A dispensa de pagamento de taxas moderadoras a doentes crónicos foi aplicada de forma diferente pelos serviços, por falta de uma lista previamente definida, com os doentes oncológicos a sentirem as maiores dificuldades, apurou a Entidade Reguladora da Saúde.



Elaborado pela Entidade Reguladora da Saúde (ERS), o relatório sobre “O novo regime jurídico das taxas moderadoras”, que entrou em vigor a 01 de janeiro de 2012, recorda que uma das alterações do novo sistema foi a introdução da dispensa de cobrança de taxas associadas a prestações no âmbito de determinadas condições clínicas.



A ERS identificou “dificuldades” na aplicação desta dispensa pelos prestadores e na identificação de quais as situações clínicas a serem enquadradas como dispensa.



Tal resultou “na inexistência de procedimentos transversais e uniformizados principalmente ao nível dos prestadores de cuidados hospitalares”, lê-se no documento.



O relatório refere que esta situação implicou que “nem todos os atos com dispensa se encontrassem identificados, nem se atribuísse a dispensa em todos os prestadores de forma idêntica para os mesmos atos”.



Doentes oncológicos mais afetados



Nestes casos destaca-se a situação dos doentes oncológicos, que foram os que levantaram maiores questões e dificuldades em obter a dispensa do pagamento.



A ERS apurou que, entre 2011 e 2012, a maior parte dos serviços sujeitos a taxa moderadora sofreu aumentos superiores a 100 por cento, com as variações relativas mais acentuadas nos cuidados de saúde primários.



Sobre as taxas moderadoras nos Meios Complementares de Diagnóstico e Terapêutica (MCDT), o regulador afirma que “não poderá deixar de se considerar que o seu aumento terá maior impacto nos cuidados de saúde em que a escolha da sua realização não esteja totalmente na esfera de decisão do utente”.

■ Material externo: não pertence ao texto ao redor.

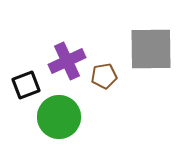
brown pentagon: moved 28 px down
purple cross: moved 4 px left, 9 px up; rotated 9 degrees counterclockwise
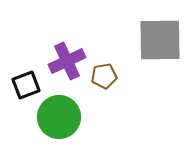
gray square: moved 9 px right, 9 px up
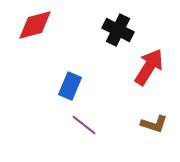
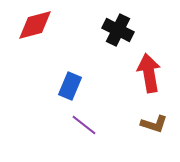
red arrow: moved 6 px down; rotated 42 degrees counterclockwise
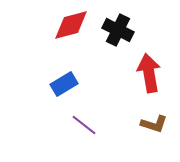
red diamond: moved 36 px right
blue rectangle: moved 6 px left, 2 px up; rotated 36 degrees clockwise
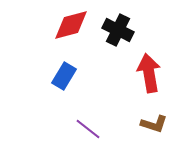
blue rectangle: moved 8 px up; rotated 28 degrees counterclockwise
purple line: moved 4 px right, 4 px down
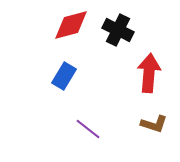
red arrow: rotated 15 degrees clockwise
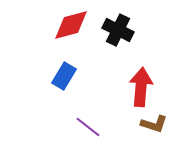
red arrow: moved 8 px left, 14 px down
purple line: moved 2 px up
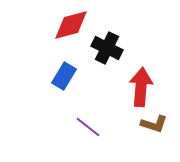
black cross: moved 11 px left, 18 px down
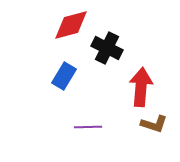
purple line: rotated 40 degrees counterclockwise
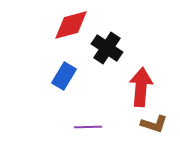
black cross: rotated 8 degrees clockwise
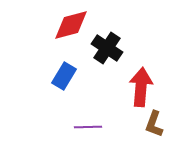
brown L-shape: rotated 92 degrees clockwise
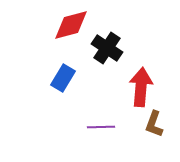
blue rectangle: moved 1 px left, 2 px down
purple line: moved 13 px right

“Tanto mais que a fixação de limites aos montantes totais por episódio restringe-se aos episódios de urgência, sessões de hospital de dia e a cada MCDT”, lê-se no documento.

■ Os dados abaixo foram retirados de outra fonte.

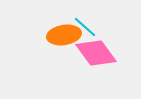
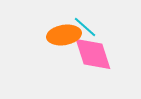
pink diamond: moved 3 px left, 1 px down; rotated 18 degrees clockwise
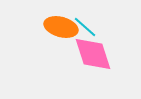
orange ellipse: moved 3 px left, 8 px up; rotated 24 degrees clockwise
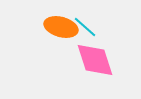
pink diamond: moved 2 px right, 6 px down
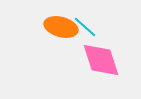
pink diamond: moved 6 px right
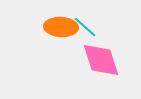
orange ellipse: rotated 12 degrees counterclockwise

O relatório reitera o que o Ministério da Saúde já tem vindo a anunciar: o aumento do número de isentos. Assim, em 2011 existiam 4.272.870 utentes isentos, número que subiu para 4.550.656 com o novo regime jurídico.

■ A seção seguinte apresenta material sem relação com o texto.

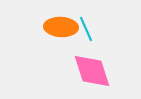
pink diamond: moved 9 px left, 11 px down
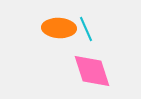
orange ellipse: moved 2 px left, 1 px down
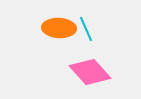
pink diamond: moved 2 px left, 1 px down; rotated 24 degrees counterclockwise
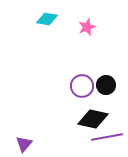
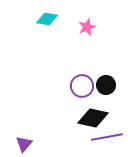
black diamond: moved 1 px up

Nesta categoria destacam-se os utentes isentos devido à sua condição económica (sem contar com os desempregados) que em 31 de dezembro de 2011 eram 1.500.461 e a 30 de novembro de 2012 atingiam os 2.914.917 (mais 1.414.456 utentes).



Em relação aos “desempregados com inscrição válida no Centro de Emprego”, observou-se uma redução de 146.034 utentes entre 2011 e 2012.



A ERS atribui esta diminuição “à não inclusão desta categoria abrangendo situações transitórias ou de duração inferior a um ano, logo aquando da alteração legislativa, situação posteriormente alterada”.



No seguimento deste novo regime registou-se “um acréscimo no número de juntas médicas efetuadas em 2012”, nomeadamente de utentes que necessitavam de atestar uma incapacidade igual ou superior a 60 por cento para isenção do pagamento das taxas.



De acordo com o relatório, entre 01 de janeiro e 30 de novembro de 2011 deram entrada 24.596 requerimentos para a realização de juntas médicas. Esse número atingiu os 53.209 entre 01 de janeiro e 30 de novembro do ano seguinte.



A 30 de novembro de 2012 existiam 31.357 requerimentos que aguardavam realização de juntas médicas.